Был конец дня, за окном, между вершинами деревьев, сгущались летние прозрачные сумерки.
Отец курил трубку, дядя ломал папиросную коробку и складывал её в пепельницу.
— И вот наконец эта история с Гансом, — говорил дядя. — Ну, сознаюсь, тут уж я ничего не понимаю, абсолютно ничего не понимаю. Вы ни за что ни про что набрасываетесь на ребёнка, отнимаете у него мой подарок, бьёте его, толкаете так, что он растягивается на полу, — и всё это только потому, что это монтекристо сделано в Германии.
Отец курил.
Дядя посмотрел на него и слегка пожал одним плечом.
— Ну, конечно, моё дело тут сторона. «Под моим плащом я убиваю короля», — говорил Дон Кихот Ламанчский. В вашем доме хозяин вы, а я у вас только в гостях, и, как это говорят англичане: «Мой дом — моя крепость».
Отец вдруг поднял на него глаза.
— Поэтому вы и обращаетесь с каждым нашим домом как с завоёванной крепостью, не так ли? Вот вы и подарили Гансу боевой тевтонский шлем со знаком вашего бога огня. Ведь огня, кажется?

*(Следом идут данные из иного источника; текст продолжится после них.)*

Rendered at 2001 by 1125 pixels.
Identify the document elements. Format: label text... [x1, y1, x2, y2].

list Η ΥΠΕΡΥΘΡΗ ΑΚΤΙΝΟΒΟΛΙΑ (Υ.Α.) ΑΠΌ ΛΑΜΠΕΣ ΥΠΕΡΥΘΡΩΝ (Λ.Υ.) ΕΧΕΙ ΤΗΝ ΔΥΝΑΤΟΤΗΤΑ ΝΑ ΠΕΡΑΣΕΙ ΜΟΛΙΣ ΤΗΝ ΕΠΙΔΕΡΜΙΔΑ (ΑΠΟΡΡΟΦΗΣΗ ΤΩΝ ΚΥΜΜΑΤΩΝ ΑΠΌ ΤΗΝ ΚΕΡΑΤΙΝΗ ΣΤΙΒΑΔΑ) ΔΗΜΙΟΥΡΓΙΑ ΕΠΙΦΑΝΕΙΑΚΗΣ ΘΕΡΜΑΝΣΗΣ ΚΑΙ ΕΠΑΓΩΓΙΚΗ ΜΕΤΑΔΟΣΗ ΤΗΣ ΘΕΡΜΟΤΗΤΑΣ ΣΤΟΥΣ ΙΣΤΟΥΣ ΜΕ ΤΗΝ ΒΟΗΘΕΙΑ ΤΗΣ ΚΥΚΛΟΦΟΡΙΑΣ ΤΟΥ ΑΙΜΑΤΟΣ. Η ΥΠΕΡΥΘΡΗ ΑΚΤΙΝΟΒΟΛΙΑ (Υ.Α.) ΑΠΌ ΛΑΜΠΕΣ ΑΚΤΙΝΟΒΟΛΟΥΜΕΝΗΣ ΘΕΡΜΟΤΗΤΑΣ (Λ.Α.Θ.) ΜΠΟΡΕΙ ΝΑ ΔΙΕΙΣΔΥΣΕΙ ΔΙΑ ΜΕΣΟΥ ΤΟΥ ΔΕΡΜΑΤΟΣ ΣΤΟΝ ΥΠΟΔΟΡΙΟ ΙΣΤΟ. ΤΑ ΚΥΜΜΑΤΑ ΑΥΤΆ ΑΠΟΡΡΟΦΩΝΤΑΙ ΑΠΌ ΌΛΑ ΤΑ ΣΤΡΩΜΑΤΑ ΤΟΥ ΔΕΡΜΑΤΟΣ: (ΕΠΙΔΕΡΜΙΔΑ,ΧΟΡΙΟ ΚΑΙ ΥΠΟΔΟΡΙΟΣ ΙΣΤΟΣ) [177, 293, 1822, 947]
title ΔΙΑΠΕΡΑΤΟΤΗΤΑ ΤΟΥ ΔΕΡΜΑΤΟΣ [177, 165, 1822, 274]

Я не силён в языческих культах...
Дядя доломал остаток коробки и пирамидкой сложил её в пепельцу — на это у него ушло около минуты.
— Вот откуда всё пошло! — догадался он. — Вам, значит, не нравится свастика?
— Очень не нравится! — серьёзно согласился с ним отец. — И вы знаете это, Фридрих!
— Я? Знаю? — как будто даже несколько удивился дядя.
— Вы настолько это хорошо знаете, что именно об этом и пришли со мной говорить!
— Да? — спросил дядя и пристально посмотрел на отца.
— Конечно, да, Фридрих, — ответил отец.
Потом очень долго, несколько минут, оба молчали.
Дядя сидел, постукивая пальцами по столу, и о чём-то думал.
— Дайте-ка огня, Фридрих! — вдруг попросил отец.
Дядя вынул зажигалку и молча протянул отцу.
Потом встал и зашагал по комнате.
Отец аккуратно выбил трубку, снова набил её и закурил.
— Ну, — сказал он, затягиваясь, — итак...
Дядя походил, походил по комнате и вдруг решительно остановился перед отцом.
— Вы несколько торопитесь, — сказал он недовольно, — и я не понимаю, почему. Но хорошо, давайте поговорим об этом. Видите, я не начинал этого разговора раньше, потому что отлично понимаю: то, чего мы от вас потребуем, не моментальный перелом, не озарение свыше, а длительный и тяжёлый процесс пере... переосознания, — я не знаю, есть ли такое слово, но в данном случае оно хорошо выражает мою мысль, — переосознания всего происходящего, поэтому я вас не тороплю и на немедленном решении не настаиваю. Но подумать, и хорошо подумать, вам всё-таки придётся. Мир и новая Европа живут сегодня минутой, а вы, извините меня, смотрите на всё происходящее с какой-то неолитической точки зрения.